India’s approach attempts to strike a balance.

The country grants patents for genuine innovations while rejecting minor modifications that do not significantly improve therapeutic outcomes.

This model has helped build one of the world’s strongest generic drug industries.

Why 2026 Could Be a Turning Point

The next year could prove pivotal for India’s pharmaceutical patent framework.

Several major drug patents are set to expire around the same time. Generic manufacturers are preparing for market entry. Meanwhile, originator companies are filing additional patent claims in an effort to protect their products.

This convergence is likely to generate complex legal battles.

Courts will need to decide whether new patent applications meet India’s strict standards for innovation.

Their decisions will not only shape the future of individual drugs but also define how aggressively companies can pursue secondary patents.

If courts continue to reject weak patent claims, India could reinforce its position as a global leader in affordable medicines.

The Global Impact of India’s Patent Policy

India’s decisions often influence pharmaceutical markets worldwide.

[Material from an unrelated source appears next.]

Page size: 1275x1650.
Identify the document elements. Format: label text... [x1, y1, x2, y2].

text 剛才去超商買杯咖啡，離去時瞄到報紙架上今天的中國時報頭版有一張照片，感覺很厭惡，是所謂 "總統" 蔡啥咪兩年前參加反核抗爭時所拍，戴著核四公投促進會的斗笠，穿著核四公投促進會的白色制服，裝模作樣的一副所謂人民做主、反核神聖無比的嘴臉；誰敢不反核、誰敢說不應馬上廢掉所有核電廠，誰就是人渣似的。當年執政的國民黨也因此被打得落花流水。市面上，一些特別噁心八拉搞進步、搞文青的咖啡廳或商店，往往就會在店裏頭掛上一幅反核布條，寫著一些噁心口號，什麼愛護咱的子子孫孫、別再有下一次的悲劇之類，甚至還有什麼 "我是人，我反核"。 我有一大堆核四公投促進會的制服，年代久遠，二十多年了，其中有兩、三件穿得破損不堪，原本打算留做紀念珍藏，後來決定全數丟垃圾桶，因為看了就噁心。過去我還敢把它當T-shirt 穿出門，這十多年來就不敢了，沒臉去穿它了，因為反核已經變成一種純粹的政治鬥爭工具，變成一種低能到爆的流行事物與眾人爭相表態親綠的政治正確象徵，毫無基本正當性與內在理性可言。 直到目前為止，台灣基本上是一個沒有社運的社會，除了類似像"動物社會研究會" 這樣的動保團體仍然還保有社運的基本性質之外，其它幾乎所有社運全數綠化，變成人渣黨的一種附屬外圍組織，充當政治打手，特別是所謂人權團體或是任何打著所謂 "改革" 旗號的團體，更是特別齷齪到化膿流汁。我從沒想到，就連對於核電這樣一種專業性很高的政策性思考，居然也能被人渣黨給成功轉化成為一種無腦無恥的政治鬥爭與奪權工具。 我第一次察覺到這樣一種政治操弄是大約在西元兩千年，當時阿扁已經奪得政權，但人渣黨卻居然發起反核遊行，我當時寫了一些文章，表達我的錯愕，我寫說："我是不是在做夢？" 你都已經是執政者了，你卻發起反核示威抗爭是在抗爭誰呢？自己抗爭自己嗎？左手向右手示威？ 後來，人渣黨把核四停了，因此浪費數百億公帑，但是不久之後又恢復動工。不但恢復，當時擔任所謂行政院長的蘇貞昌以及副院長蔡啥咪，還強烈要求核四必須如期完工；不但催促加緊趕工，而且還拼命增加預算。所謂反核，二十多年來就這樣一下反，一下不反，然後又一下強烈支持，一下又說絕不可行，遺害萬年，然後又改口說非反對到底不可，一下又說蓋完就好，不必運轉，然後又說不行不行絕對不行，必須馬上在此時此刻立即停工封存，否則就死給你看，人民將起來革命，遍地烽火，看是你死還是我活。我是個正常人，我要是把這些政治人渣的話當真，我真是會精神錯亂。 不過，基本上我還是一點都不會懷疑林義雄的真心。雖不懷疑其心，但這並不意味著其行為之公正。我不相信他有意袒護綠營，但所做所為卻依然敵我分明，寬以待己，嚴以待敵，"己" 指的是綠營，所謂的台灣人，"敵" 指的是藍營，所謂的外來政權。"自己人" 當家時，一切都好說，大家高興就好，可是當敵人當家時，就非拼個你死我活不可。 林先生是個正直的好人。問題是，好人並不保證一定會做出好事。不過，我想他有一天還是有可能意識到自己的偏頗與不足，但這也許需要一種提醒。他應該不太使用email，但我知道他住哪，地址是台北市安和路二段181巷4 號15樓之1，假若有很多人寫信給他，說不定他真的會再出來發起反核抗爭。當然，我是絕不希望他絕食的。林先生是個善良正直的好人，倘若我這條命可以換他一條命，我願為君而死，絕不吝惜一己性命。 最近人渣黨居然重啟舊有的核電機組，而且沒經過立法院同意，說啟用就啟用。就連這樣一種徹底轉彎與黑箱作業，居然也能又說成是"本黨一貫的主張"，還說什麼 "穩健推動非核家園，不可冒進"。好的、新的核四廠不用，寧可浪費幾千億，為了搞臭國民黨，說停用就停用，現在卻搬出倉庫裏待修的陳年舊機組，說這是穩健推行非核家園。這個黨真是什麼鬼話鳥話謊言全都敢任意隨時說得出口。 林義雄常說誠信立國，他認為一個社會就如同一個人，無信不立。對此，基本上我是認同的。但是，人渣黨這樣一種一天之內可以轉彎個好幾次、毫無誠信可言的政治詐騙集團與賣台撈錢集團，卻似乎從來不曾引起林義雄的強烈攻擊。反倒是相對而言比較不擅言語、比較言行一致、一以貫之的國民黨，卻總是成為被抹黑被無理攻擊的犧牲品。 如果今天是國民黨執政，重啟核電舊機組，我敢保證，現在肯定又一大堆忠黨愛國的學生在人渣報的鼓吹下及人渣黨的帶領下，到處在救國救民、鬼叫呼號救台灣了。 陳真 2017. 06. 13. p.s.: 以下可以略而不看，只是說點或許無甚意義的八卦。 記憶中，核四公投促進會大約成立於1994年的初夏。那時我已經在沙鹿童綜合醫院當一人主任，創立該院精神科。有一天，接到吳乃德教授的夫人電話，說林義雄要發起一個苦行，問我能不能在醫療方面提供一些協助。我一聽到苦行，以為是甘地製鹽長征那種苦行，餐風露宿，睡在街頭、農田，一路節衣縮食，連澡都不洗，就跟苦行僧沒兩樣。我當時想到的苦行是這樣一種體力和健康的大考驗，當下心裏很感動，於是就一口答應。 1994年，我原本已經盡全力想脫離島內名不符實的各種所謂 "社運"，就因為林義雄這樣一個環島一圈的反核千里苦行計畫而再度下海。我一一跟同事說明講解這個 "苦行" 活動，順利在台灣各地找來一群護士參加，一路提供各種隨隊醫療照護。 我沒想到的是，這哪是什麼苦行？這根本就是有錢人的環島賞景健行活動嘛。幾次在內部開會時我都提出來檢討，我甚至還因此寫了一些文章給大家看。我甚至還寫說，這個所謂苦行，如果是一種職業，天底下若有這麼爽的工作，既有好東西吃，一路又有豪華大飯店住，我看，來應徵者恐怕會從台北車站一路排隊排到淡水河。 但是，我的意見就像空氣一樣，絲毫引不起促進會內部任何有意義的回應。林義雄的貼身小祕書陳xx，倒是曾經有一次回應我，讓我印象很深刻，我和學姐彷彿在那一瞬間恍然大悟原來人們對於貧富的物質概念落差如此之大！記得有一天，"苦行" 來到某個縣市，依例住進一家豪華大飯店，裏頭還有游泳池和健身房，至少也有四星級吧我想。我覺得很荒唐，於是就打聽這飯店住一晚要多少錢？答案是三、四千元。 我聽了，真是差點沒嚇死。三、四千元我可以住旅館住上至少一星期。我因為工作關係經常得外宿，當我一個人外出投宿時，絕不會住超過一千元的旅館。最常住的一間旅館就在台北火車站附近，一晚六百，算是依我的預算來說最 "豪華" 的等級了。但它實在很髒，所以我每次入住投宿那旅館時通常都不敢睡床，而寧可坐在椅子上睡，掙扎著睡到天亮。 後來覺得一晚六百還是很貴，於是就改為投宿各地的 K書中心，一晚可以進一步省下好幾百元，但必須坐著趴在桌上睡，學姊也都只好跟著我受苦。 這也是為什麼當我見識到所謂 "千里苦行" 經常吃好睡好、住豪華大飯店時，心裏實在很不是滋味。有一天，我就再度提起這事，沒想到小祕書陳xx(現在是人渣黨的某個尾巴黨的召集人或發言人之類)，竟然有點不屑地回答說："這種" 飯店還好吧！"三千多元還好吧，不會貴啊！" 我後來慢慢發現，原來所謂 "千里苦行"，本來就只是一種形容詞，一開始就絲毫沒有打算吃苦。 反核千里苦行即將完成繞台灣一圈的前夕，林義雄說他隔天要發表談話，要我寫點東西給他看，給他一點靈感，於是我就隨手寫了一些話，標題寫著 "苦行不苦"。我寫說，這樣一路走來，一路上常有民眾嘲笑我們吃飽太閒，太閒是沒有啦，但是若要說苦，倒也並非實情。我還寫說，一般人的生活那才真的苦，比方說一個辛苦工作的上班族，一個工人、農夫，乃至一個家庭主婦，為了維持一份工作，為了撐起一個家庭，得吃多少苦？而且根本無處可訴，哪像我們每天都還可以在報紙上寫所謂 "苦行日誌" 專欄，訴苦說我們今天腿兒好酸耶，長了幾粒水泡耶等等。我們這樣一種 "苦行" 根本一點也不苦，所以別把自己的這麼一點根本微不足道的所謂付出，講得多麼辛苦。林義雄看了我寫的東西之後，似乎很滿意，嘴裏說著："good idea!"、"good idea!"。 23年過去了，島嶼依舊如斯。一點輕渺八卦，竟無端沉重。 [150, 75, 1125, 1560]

The country supplies a significant share of generic medicines used in developing countries. Its patent policies therefore affect the availability and affordability of treatments across the globe.

International organizations and governments closely monitor Indian court rulings. Some nations are considering adopting similar legal provisions to prevent evergreening.

At the same time, global pharmaceutical companies are carefully adjusting their strategies for the Indian market.

The stakes are high for both sides.

A Critical Moment for the Drug Patent System

India’s battle against patent evergreening is entering a critical phase.

As blockbuster drugs approach patent expiry and new patent claims emerge, courts will face difficult choices.

Their rulings will determine whether follow-on patents represent genuine innovation or strategic attempts to extend monopoly power.

The decisions could reshape the pharmaceutical landscape in India and beyond.

For patients, the outcome may determine how quickly affordable versions of life-saving medicines become available.

For drug makers, it will define the limits of patent protection in one of the world’s most important pharmaceutical markets.